┌──

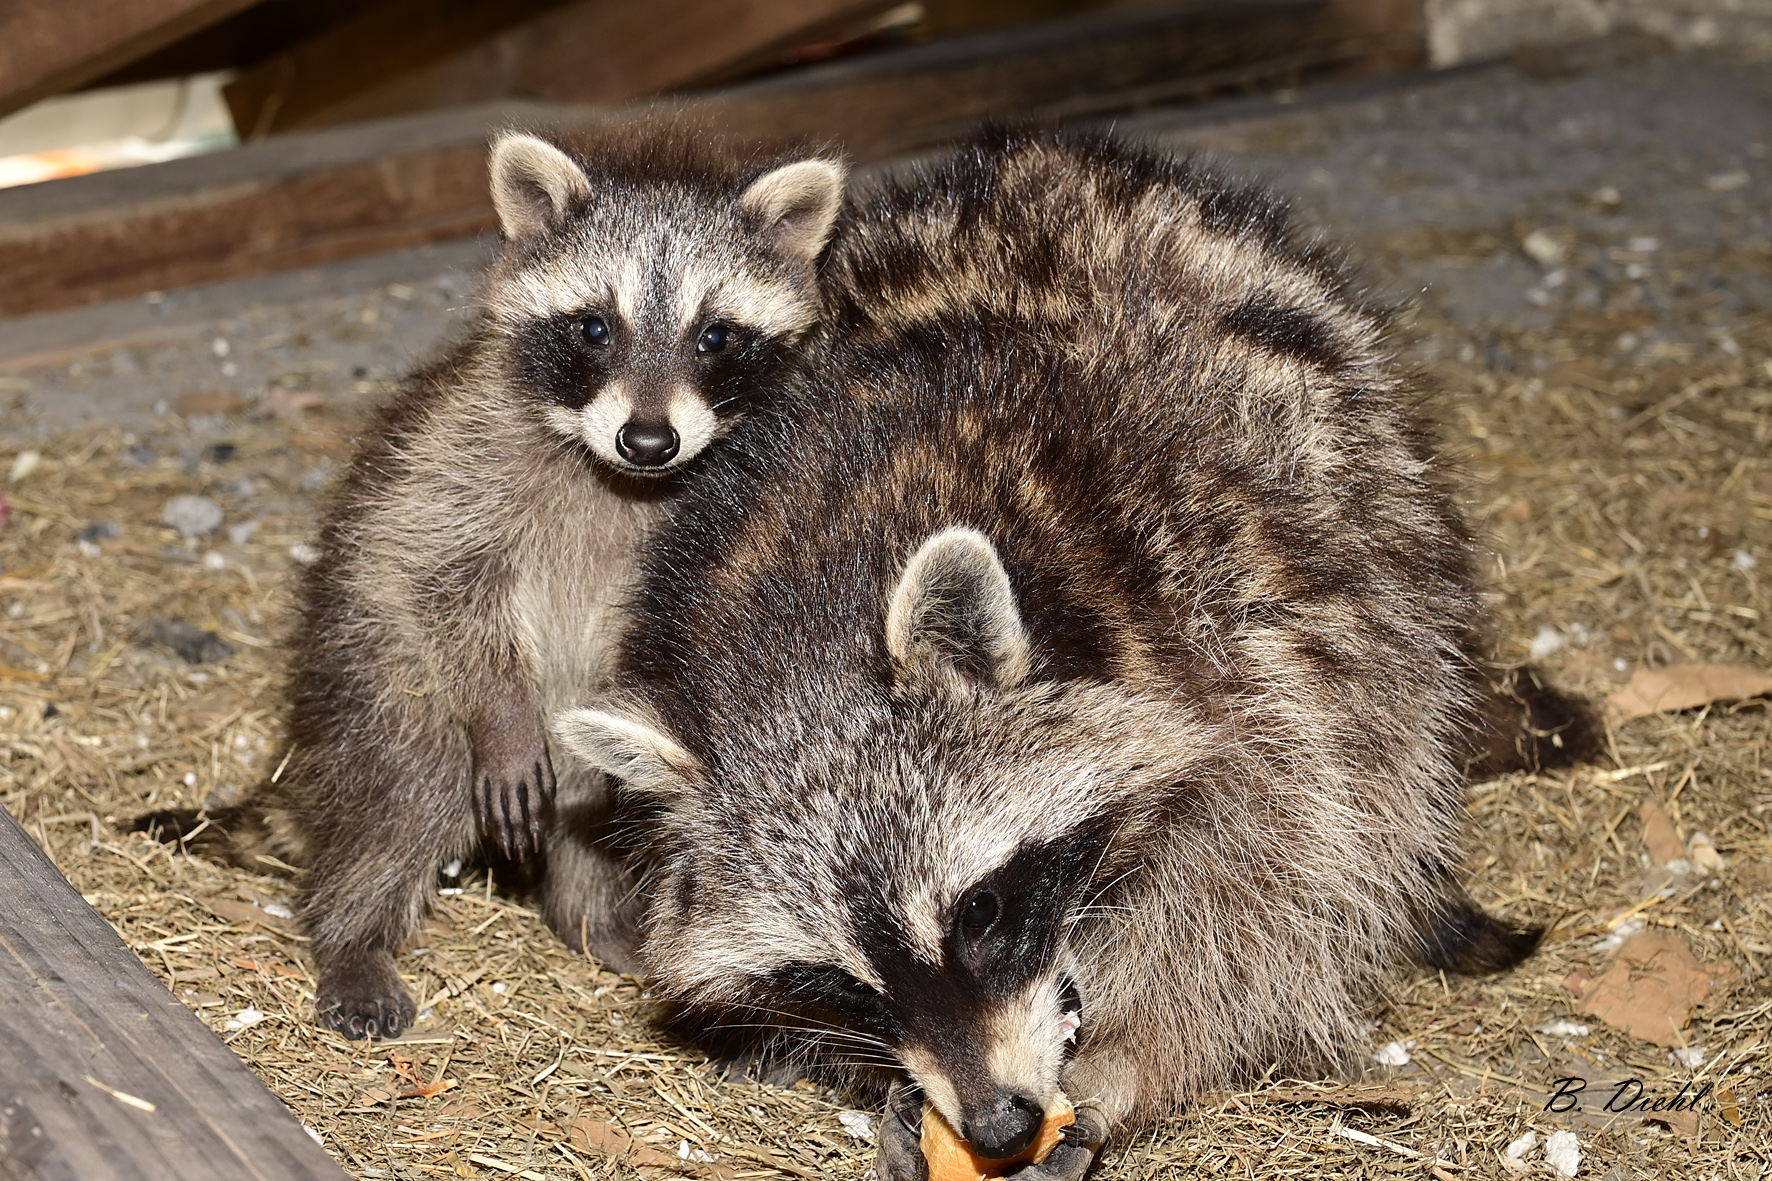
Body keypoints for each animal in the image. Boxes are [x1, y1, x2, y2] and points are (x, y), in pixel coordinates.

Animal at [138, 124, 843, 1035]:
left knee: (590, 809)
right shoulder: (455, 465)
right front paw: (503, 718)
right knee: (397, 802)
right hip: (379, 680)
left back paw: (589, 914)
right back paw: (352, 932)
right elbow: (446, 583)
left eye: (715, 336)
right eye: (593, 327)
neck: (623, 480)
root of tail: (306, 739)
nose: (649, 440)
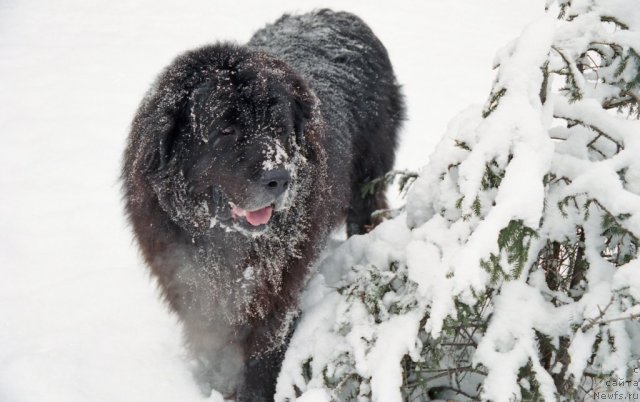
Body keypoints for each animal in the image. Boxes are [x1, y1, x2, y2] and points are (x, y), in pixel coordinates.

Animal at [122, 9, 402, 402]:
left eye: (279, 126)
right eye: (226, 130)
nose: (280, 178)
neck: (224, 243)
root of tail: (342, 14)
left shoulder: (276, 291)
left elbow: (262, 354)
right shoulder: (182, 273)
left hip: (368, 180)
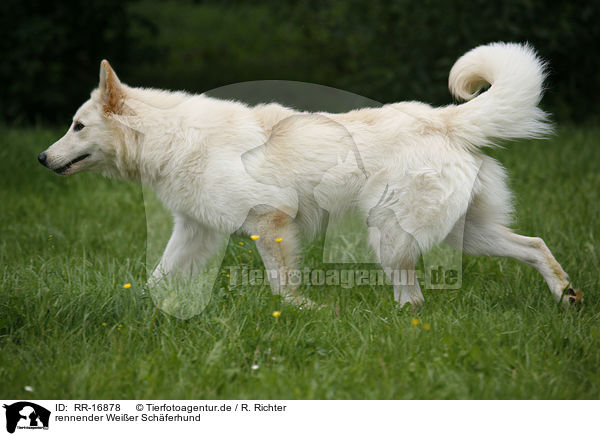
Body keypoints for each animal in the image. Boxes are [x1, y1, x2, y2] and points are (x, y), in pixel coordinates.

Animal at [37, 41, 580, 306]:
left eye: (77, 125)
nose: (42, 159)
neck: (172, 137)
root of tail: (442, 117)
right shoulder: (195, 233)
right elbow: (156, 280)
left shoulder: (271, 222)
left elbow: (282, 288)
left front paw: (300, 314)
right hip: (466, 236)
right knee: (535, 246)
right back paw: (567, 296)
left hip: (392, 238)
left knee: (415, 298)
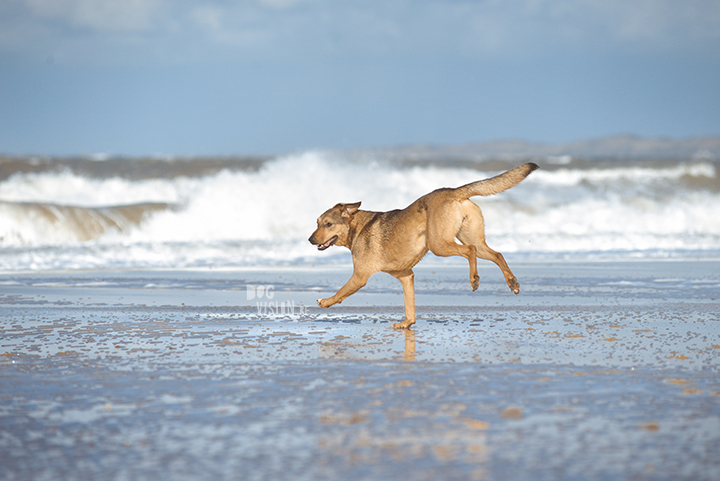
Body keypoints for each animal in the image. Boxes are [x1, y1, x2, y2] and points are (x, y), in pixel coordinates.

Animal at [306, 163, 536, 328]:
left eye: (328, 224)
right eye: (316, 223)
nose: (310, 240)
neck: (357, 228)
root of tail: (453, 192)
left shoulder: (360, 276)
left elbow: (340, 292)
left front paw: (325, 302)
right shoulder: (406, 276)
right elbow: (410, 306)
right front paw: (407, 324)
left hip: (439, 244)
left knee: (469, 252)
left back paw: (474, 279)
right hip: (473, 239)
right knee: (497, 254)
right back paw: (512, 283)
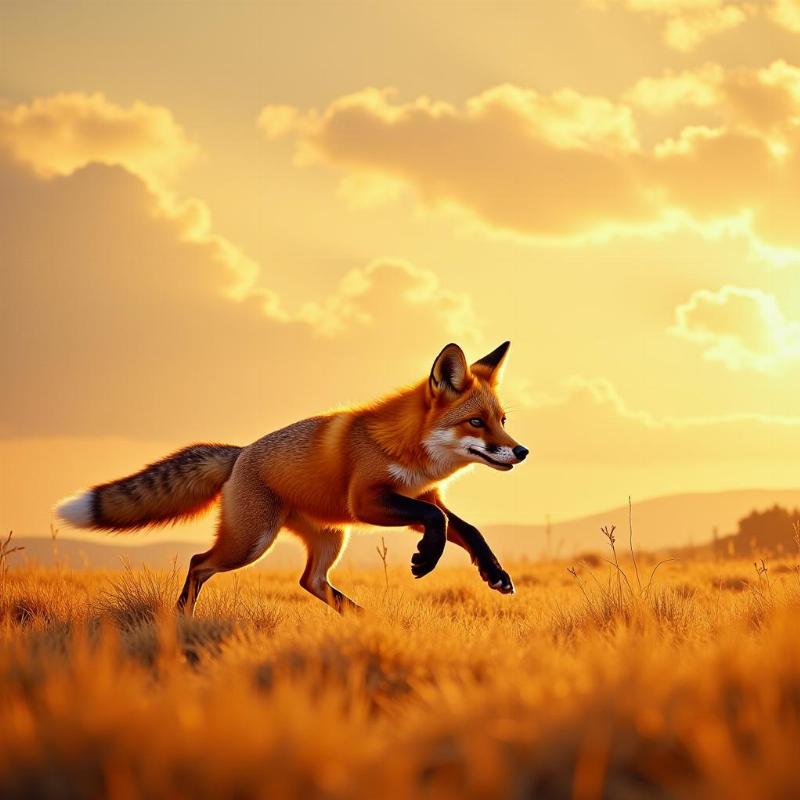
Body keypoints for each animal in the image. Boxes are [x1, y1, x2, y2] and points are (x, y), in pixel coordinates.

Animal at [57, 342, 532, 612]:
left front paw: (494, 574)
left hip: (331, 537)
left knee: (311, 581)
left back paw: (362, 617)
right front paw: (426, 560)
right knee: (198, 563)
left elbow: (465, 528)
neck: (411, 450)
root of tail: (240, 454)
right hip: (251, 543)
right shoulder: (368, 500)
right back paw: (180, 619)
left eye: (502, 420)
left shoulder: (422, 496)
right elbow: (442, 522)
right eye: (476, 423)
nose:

└──

• **Task description**
Return only those lines that run from the one containing "left back paw: (362, 617)" through the end of the entries, keeping each exactly as written.

• **Result**
left back paw: (362, 617)
right front paw: (426, 560)
right knee: (198, 563)
left elbow: (465, 528)
neck: (411, 450)
root of tail: (240, 454)
right hip: (251, 543)
right shoulder: (368, 500)
right back paw: (180, 619)
left eye: (502, 420)
left shoulder: (422, 496)
right elbow: (442, 522)
right eye: (476, 423)
nose:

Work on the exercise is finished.